Jul 28, 2015; New York City, NY, USA; New York Mets starting pitcher Noah Syndergaard (34) pitches against the San Diego Padres during the first inning at Citi Field. Mandatory Credit: Brad Penner-USA TODAY Sports
The youngest of these options is 22-year old Noah Syndergaard. He’s only 19 starts into his rookie season after making his big league debut back in May, but his 3.19 ERA would put him 16th in the NL if he had enough innings to qualify.
Syndergaard is a power-pitcher that uses his 6-foot-6-inch frame to throw downhill and induce ground balls, posting an above-average 43.3% ground ball rate so far in his career. He throws gas, with a fastball that can reach 98 MPH, leading to an exceptional 9.8 K/9 rate that has been the 4th best in the NL this year.
The man they call Thor may not actually be an Asgardian god, but he can put the hammer down with a 12-to-6 curveball that rates as one of the league’s best with a 6.5 wCU. He hasn’t found the same level of success with his changeup at the major league level yet, but some scouts believe it can develop into another plus-pitch for him.
The one concern with Syndergaard is his drastic home/road splits.
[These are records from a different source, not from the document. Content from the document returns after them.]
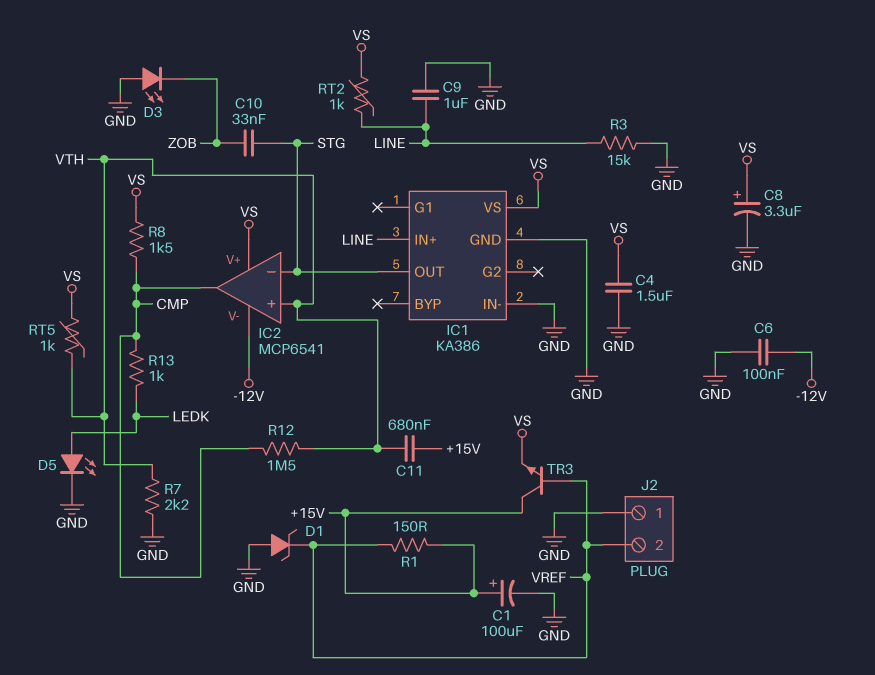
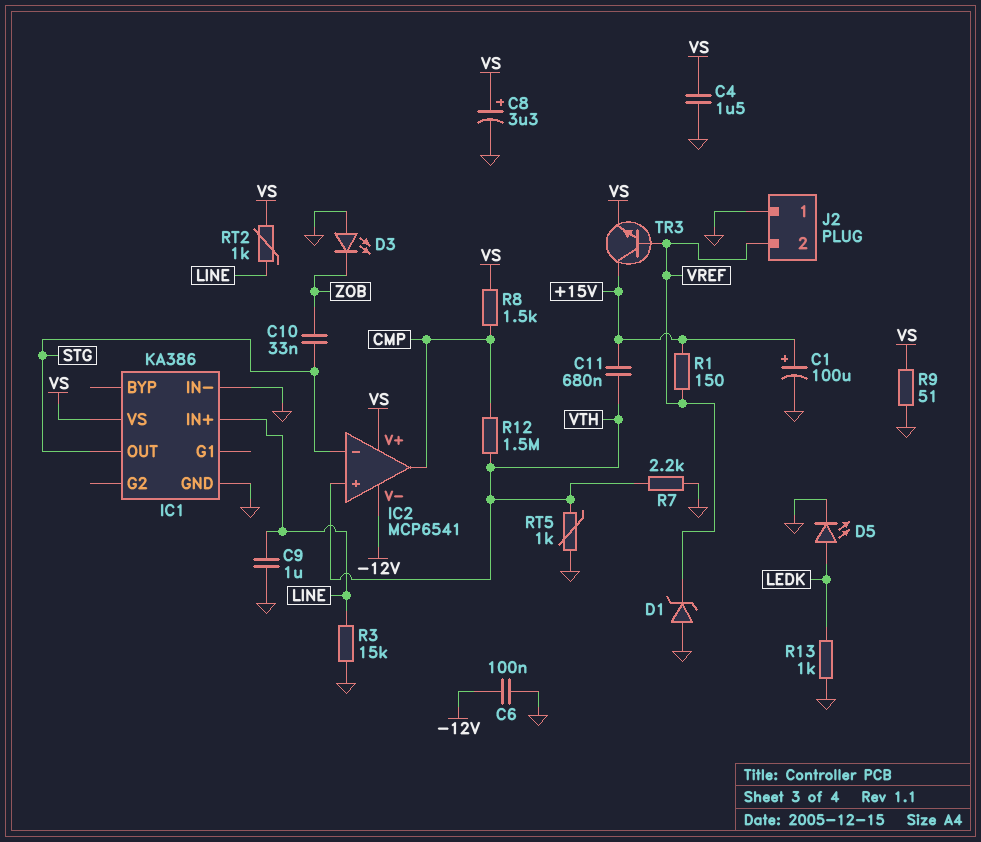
R9: none -> 51 (GND, VS)
R13: 1k (CMP, LEDK) -> 1k (GND, LEDK)
RT5: 1k (VS, VTH) -> 1k (GND, VTH)

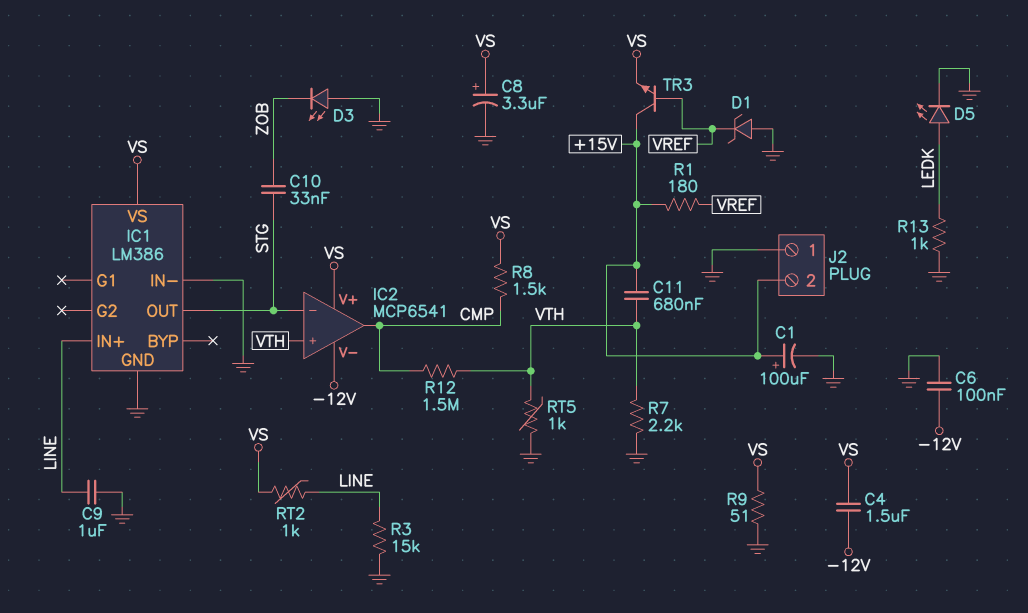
C4: 1.5uF (GND, VS) -> 1.5uF (-12V, VS)
IC1: KA386 -> LM386
J2 pin 2: VREF -> +15V
R1: 150 (+15V, VREF) -> 180 (+15V, VREF)

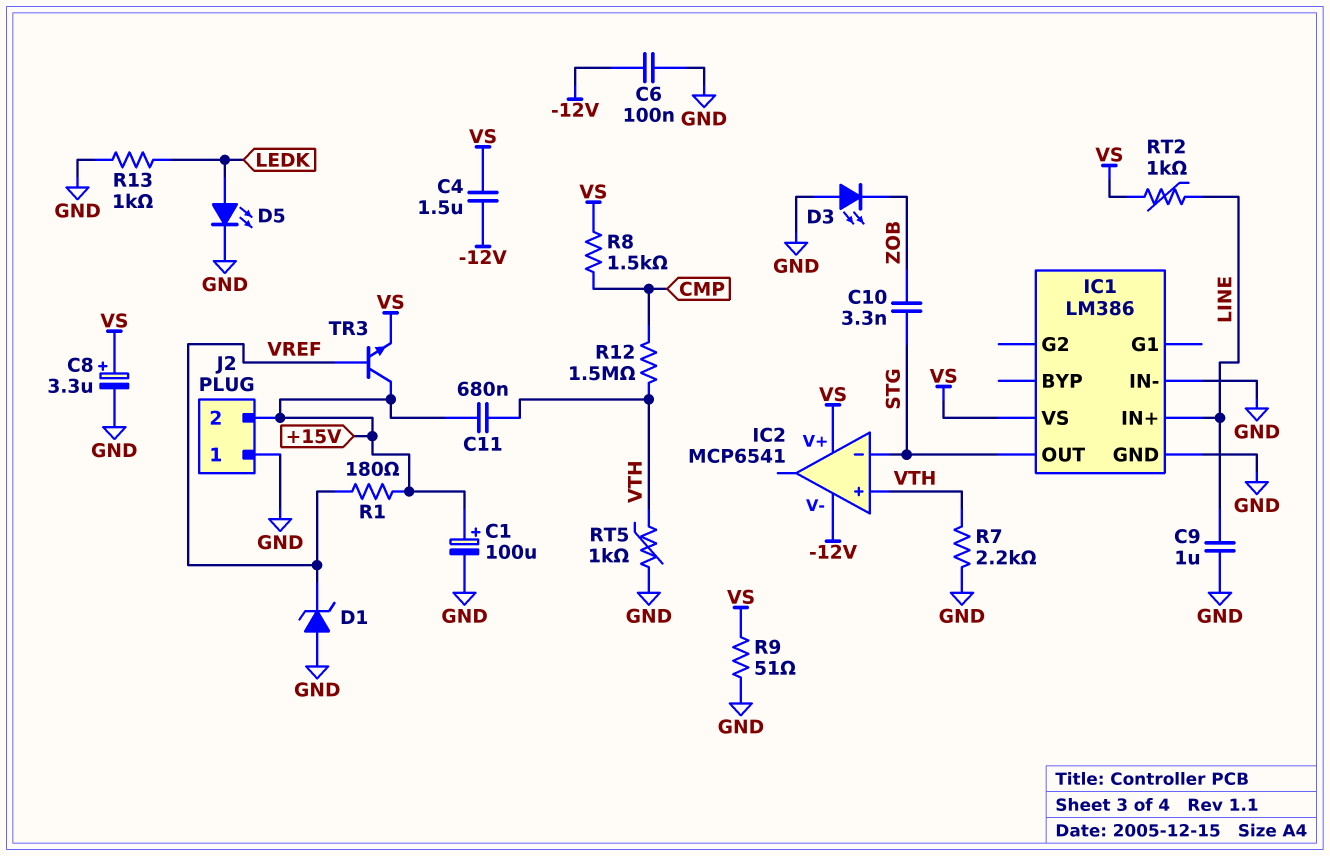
C10: 33nF (STG, ZOB) -> 3.3nF (STG, ZOB)
IC2 pin out: CMP -> none
R3: 15k (GND, LINE) -> none

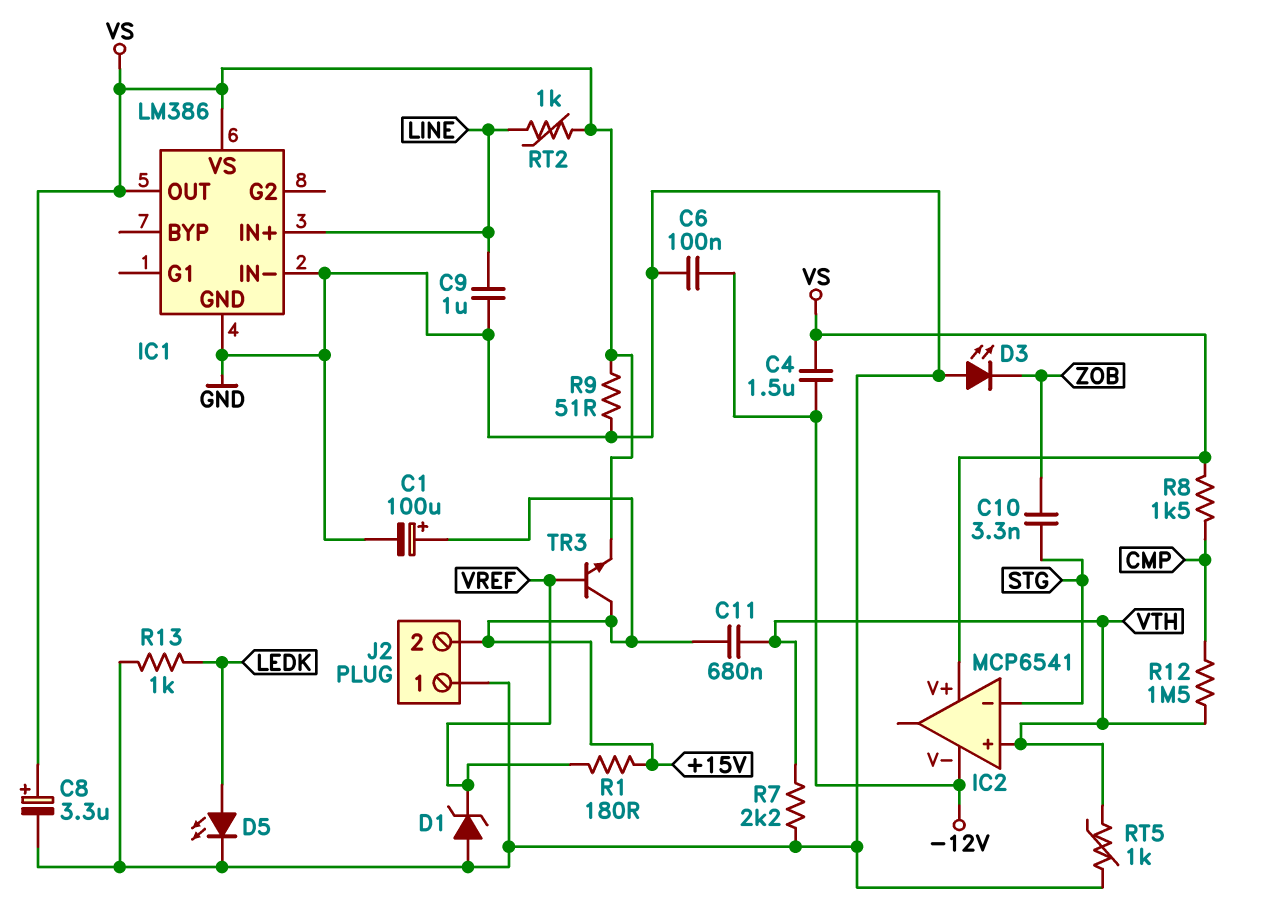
IC1 pin OUT: STG -> VS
The rookie is 7-1 with a spectacular 1.82 ERA in the cozy confines of Citi Field, but only 1-5 with a 4.91 ERA on the road. As I mentioned before regarding deGrom, pitchers of this caliber can survive the transition from the senior circuit to the designated hitter infused American League, but these splits are a bit troubling. Most likely they are the result of rookie jitters, where he just happens to feel more comfortable pitching in front of the home crowd. That’s an adjustment he should make with experience, so it’s probably not a long-term concern. However, it may be enough to bring down the asking price a bit considering he has less of a track record than his more established All-Star teammates.